Having had long experience in preparing budgets, I know it can be an arduous task that is often fraught with contentious debate and difficult decisions. The process can only work if the Administration is a willing partner and is providing strong support for recommended expenditures, proposing alternative expenditure levels and providing clear presentations on organizational capabilities, objectives and tactical direction. Unfortunately, my sense is that the Administration is NOT a “willing partner” in the budget discussions to date.
The following are a couple of quick observations that lead me to the belief that Superintendent Davis is not showing leadership in the budget process:
- The information presented by the Administration is highly summarized and there is limited detail. This allows the Administration to control the conversation and prevents the Budget Commission and the public from making any reasonably informed observations or suggestions.
- The Administration does not provide any justification for the expenditure requests – it simply has provided a number – $611 million in expenditures – and no justification why this number is appropriate.
- The Administration focuses on what it can’t do because of limitations – i.e. – put a cost on each of its strategic plans. I would suggest that this is a complete misdirection and obfuscates the issue. At this point, costing out strategic plans is totally unnecessary.
- An annual budget is a statement of tactical choices that are undertaken to meet the objectives of the overall strategy. However, the Administration appears to be unwilling to provide a list and cost of the tactical choices it is making even though all the tools and information required to do this are in place. What is lacking is the “will” on the Administration’s part to do so as this would transfer the “budgeting power” and choices to where it belongs – at the Budget Commission level.

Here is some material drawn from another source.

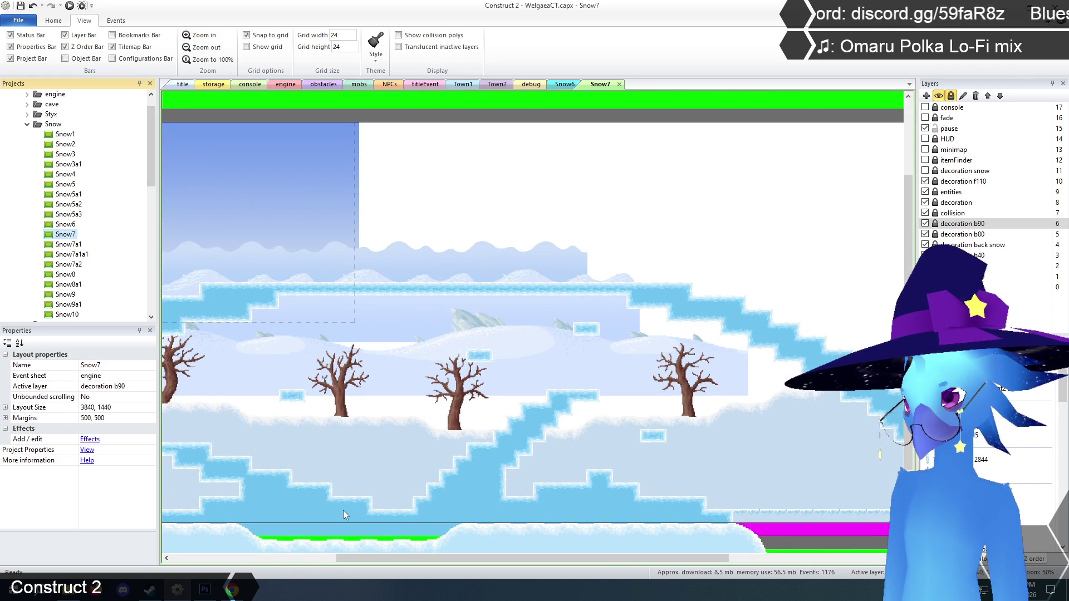
- Scroll to Snow7's right-edge exit and zoom in to inspect it
left_click_drag(376, 560, 637, 562)
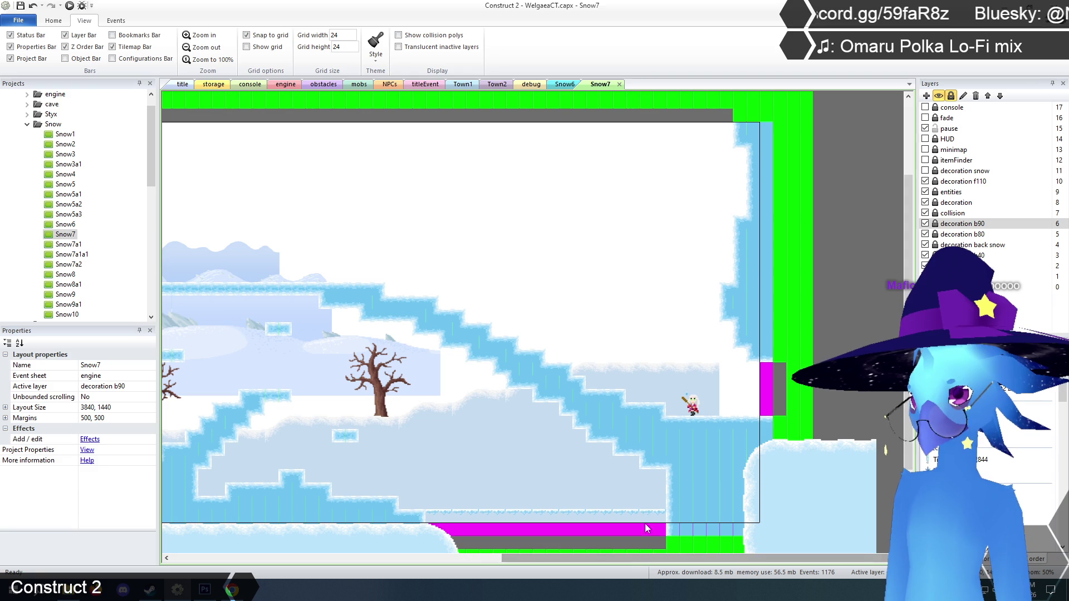
left_click(203, 36)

- The Administration stated that 80.9% of the expenditures were in the “school house”. While this may be the case (based on their method of calculation), it seems to me that the critical breakdown is between School Administration and Direct Instruction. The fact that a waiver from the “65% test” had to be requested indicates to me that the 80.9% claim is highly suspect and is heavily weighted towards School Admin versus Direct Instruction.
- While both Superintendent Davis and CFO Burbridge made the presentation in the recent Budget Committee meeting, it seemed disjointed and it is not clear that they are willing to justify the expenditures request by presenting a comprehensive and easily understandable set objectives, tactical initiatives and costs associated with them.
- Budget Committee Chairperson Butler-Burks asked the right question – “What are we getting for what we are paying?” To-date the Administration has yet to provide any answers.
A reasonable question to ask is “Why is the Administration not leading and cooperating in the budget process?” My sense is that they know the answers to fixing the $60 million deficit are not ones that they like. As I have noted here on many occasions, School and General Administration spending is out of control and has outpaced spending on Direct Instruction for the last five years. If the budget is to be fixed, the Administration will have to make substantial cuts in administrative costs – something it has refused to do in the past and it appears it is unwilling to do so now.
Until the Board has a “willing partner” in the Administration that it can trust to accurately present all the information needed, there is almost no chance that a budget will be adopted that represents the combined “sense of the Board” as the information and data necessary to make reasonable choices and decisions has simply not been provided to anyone.
The budget process is broken and only the Administration can fix it by providing comprehensive information, justification for expenditure request and alternatives for needed cuts. So far, it has provided none of this – and refuses to make difficult but necessary decisions.